■ What this task involves:
Retype the entries verbatim, starting at the line containing "Does the chart have visible grid lines?" and ending with the line containing "What is the minimum value shown in the chart?", both included. Omit the pictures.

[Chart comprehension data]
━━━━━━━━━━

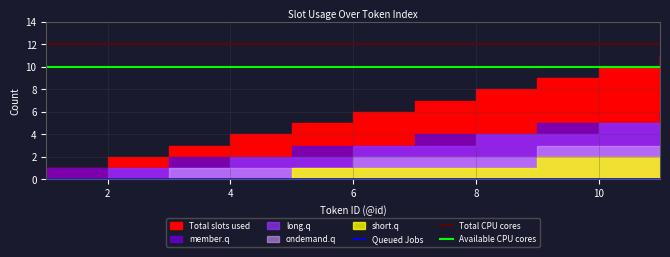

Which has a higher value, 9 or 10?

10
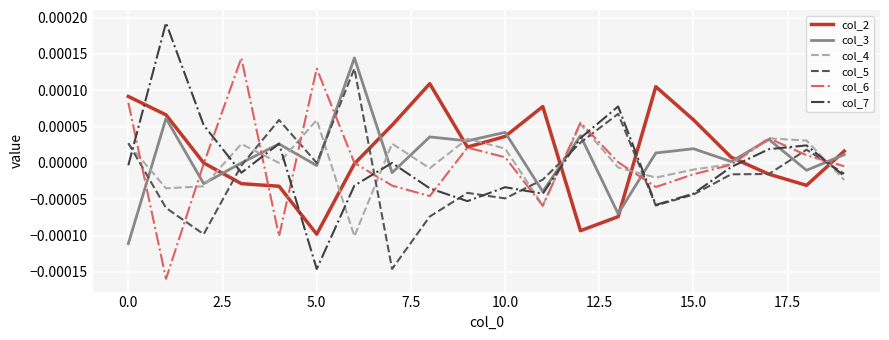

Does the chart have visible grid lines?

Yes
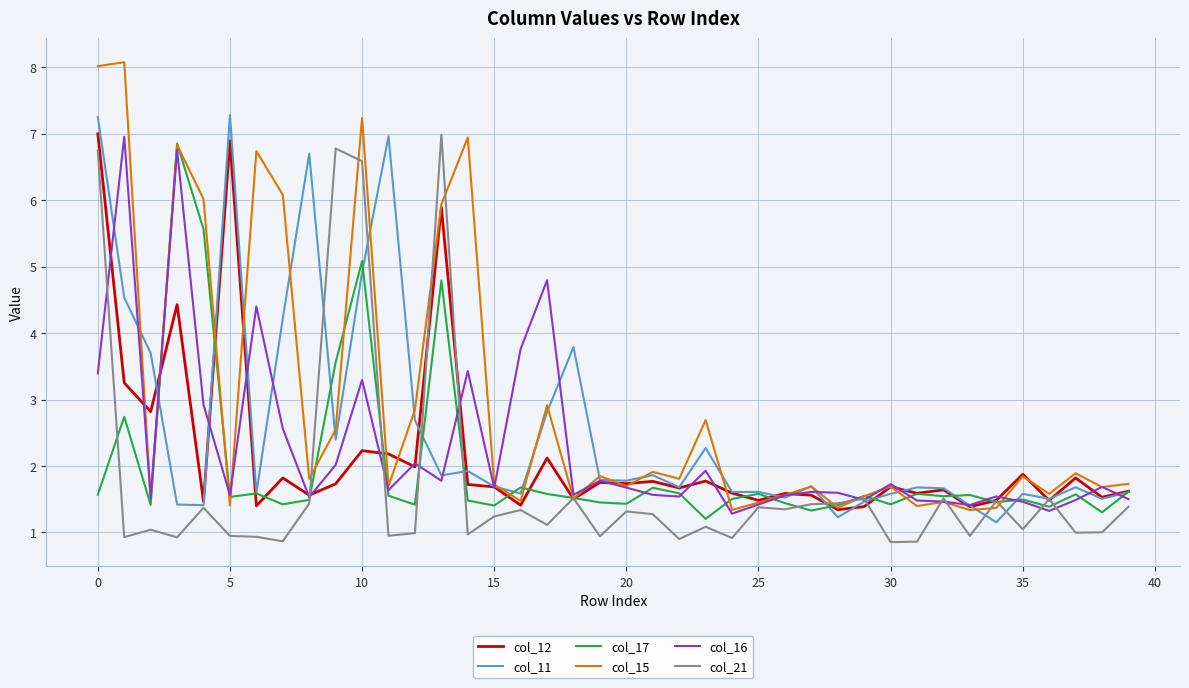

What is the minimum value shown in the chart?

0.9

━━━━━━━━━━

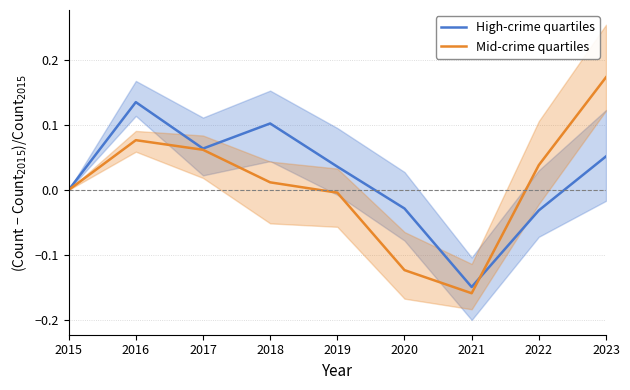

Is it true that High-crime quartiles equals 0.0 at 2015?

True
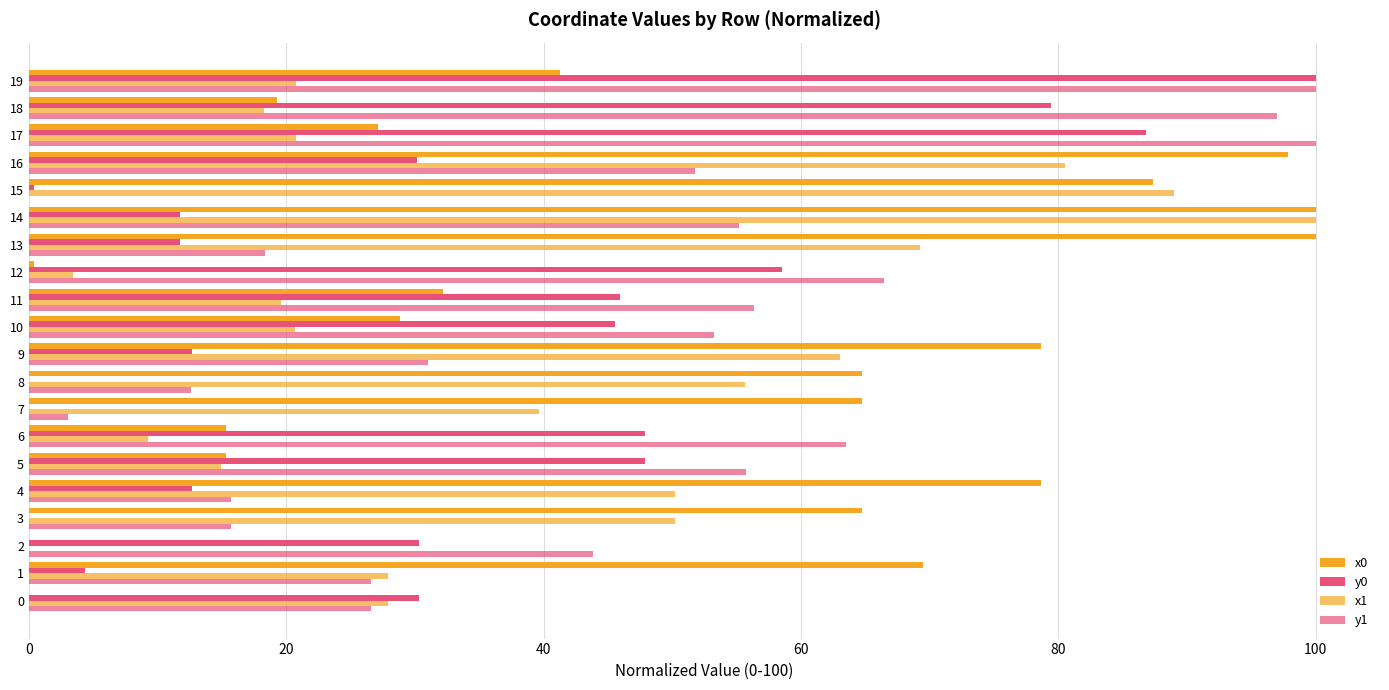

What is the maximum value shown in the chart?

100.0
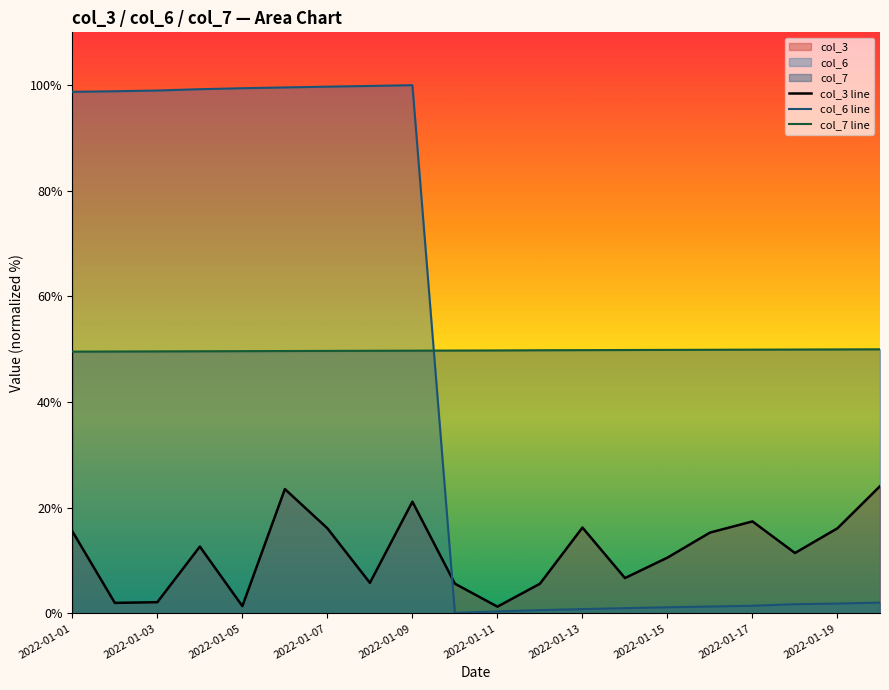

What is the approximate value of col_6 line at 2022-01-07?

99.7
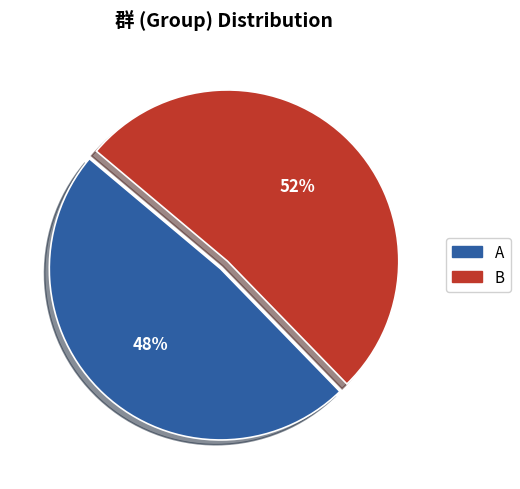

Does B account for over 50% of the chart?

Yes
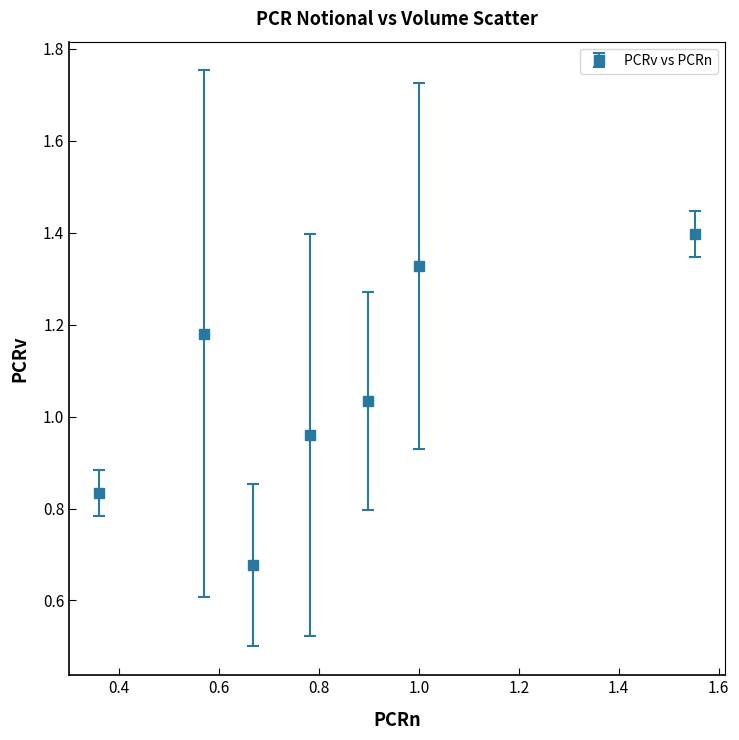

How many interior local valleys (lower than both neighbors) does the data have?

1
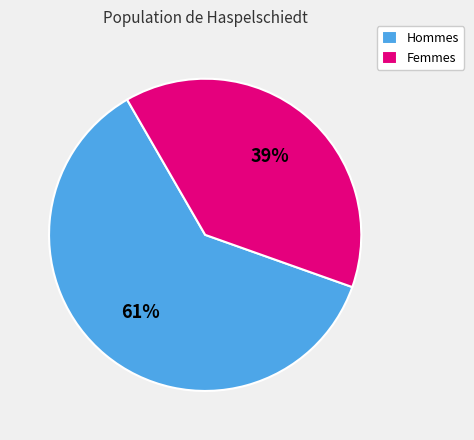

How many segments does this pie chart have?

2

━━━━━━━━━━

■ Exercise response:
Does the chart have visible grid lines?

Yes

What is the minimum value shown in the chart?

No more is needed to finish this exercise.